WORK REQUEST 1 -> In the news release below about the Florida Ag Expo, which two anniversaries will attendees celebrate?
WORK REQUEST 2 -> Please carry on the news release about the Florida Ag Expo from the point where it stops.

TEXT EXCERPT ->
UF/IFAS Gulf Coast REC, Florida Ag Expo to Celebrate Milestone Anniversaries
Article ID: 641454
Released: 15-Oct-2015 10:05 AM EDT
Source Newsroom: University of Florida Institute of Food and Agricultural Sciences
Newswise — GAINESVILLE, Fla. --- When growers, Extension agents and scientists gather for the Nov. 4 Florida Ag Expo in Balm, Florida, they’ll celebrate two anniversaries: the 90th year of the UF/IFAS Gulf Coast Research and Education Center and the 10th year of the expo.
The Gulf Coast REC serves as an invaluable tool to growers and grower groups, said Tony DiMare, vice president of the DiMare Company and former chairman of the Florida Fruit and Vegetable Association, among other groups. He’s currently chairman of the Florida Tomato Committee.
“Because of the subtropical climate in Florida, which we grow in, and the continual introduction of new pests and diseases, we continue to face many challenges as growers that jeopardize the sustainability of our business and industry,” DiMare said. “Without the research to help identify new pests and diseases, and without furthering the work on the existing problems to help find solutions to minimize or eliminate the issues, we would not be able to stay competitive and survive.

DATA SECTION ->
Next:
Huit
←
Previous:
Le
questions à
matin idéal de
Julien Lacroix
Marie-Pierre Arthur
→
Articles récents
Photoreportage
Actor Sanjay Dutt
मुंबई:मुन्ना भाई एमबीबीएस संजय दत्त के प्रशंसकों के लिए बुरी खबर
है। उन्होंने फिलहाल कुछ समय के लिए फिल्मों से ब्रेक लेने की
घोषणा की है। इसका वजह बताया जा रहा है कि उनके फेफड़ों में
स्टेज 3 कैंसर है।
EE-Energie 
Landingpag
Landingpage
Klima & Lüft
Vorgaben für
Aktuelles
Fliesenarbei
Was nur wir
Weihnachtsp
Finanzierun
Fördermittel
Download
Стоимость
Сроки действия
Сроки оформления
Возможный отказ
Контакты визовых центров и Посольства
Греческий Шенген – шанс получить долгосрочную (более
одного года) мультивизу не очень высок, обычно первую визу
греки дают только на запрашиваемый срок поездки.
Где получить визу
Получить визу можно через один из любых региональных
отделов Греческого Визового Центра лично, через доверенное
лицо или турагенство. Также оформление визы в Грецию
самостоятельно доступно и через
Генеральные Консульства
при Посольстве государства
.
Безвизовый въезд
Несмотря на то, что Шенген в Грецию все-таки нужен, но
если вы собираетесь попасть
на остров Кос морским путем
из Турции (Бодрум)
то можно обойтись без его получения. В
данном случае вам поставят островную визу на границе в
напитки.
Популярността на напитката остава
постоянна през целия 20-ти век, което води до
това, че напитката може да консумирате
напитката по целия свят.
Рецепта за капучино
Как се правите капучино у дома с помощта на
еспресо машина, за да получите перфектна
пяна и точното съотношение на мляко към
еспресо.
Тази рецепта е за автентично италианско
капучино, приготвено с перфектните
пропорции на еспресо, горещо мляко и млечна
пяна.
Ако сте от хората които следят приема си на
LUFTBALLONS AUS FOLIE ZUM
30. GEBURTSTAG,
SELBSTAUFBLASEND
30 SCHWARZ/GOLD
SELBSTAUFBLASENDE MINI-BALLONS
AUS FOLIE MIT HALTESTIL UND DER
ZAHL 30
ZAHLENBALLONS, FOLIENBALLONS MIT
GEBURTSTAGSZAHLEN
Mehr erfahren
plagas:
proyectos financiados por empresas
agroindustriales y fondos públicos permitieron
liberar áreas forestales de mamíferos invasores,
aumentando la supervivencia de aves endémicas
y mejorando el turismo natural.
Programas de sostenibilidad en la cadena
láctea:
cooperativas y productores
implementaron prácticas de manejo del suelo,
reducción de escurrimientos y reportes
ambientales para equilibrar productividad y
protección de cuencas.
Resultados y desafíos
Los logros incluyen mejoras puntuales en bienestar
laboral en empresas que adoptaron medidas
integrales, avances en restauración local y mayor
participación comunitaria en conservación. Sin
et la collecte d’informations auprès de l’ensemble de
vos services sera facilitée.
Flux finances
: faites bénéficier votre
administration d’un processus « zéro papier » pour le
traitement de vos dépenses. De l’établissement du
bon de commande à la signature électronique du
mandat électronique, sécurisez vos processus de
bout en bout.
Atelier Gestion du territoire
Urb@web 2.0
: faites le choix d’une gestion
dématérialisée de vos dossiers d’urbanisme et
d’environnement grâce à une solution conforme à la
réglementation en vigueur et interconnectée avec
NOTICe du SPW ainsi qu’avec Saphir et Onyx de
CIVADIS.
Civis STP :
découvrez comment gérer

WRITTEN RESPONSE 1 -> The 90th year of the UF/IFAS Gulf Coast Research and Education Center and the 10th year of the expo.

WRITTEN RESPONSE 2 ->
“The research from GCREC has helped the tomato industry in many ways, from continuing to develop and enhance tomato varieties through the breeding program, to working on resistant or tolerant varieties to viruses and other diseases, which we as growers continually face,” he said. “Without the GCREC to do the research work and educate the growers about the challenges and remedies of the issues we face, we will not have a sustainable industry for the future of Florida, so the GCREC is extremely important to the industry.”
Center Director Jack Rechcigl added: “Over the past 10 years that the center has been at Balm, growers have come to depend on our researchers to assist them with their daily challenges of farming.”
The seeds for the Gulf Coast REC were sown in 1920, when a five-year epidemic of nailhead spot of tomato resulted in drastic losses in yield and taste. Five years later, in 1925, the University of Florida established the Tomato Disease Laboratory in Palmetto on 20 acres made available by Manatee County, due to the efforts of J. P. Harllee Sr., who, with other tomato growers, donated supplemental money and equipment.
That same year, UF scientists worked with the U.S. Department of Agriculture to introduce the Marglobe tomato cultivar, developed to resist nailhead spot. Later that year, researchers began to study strawberries in Plant City. And thus began the research to be conducted at the Gulf Coast REC.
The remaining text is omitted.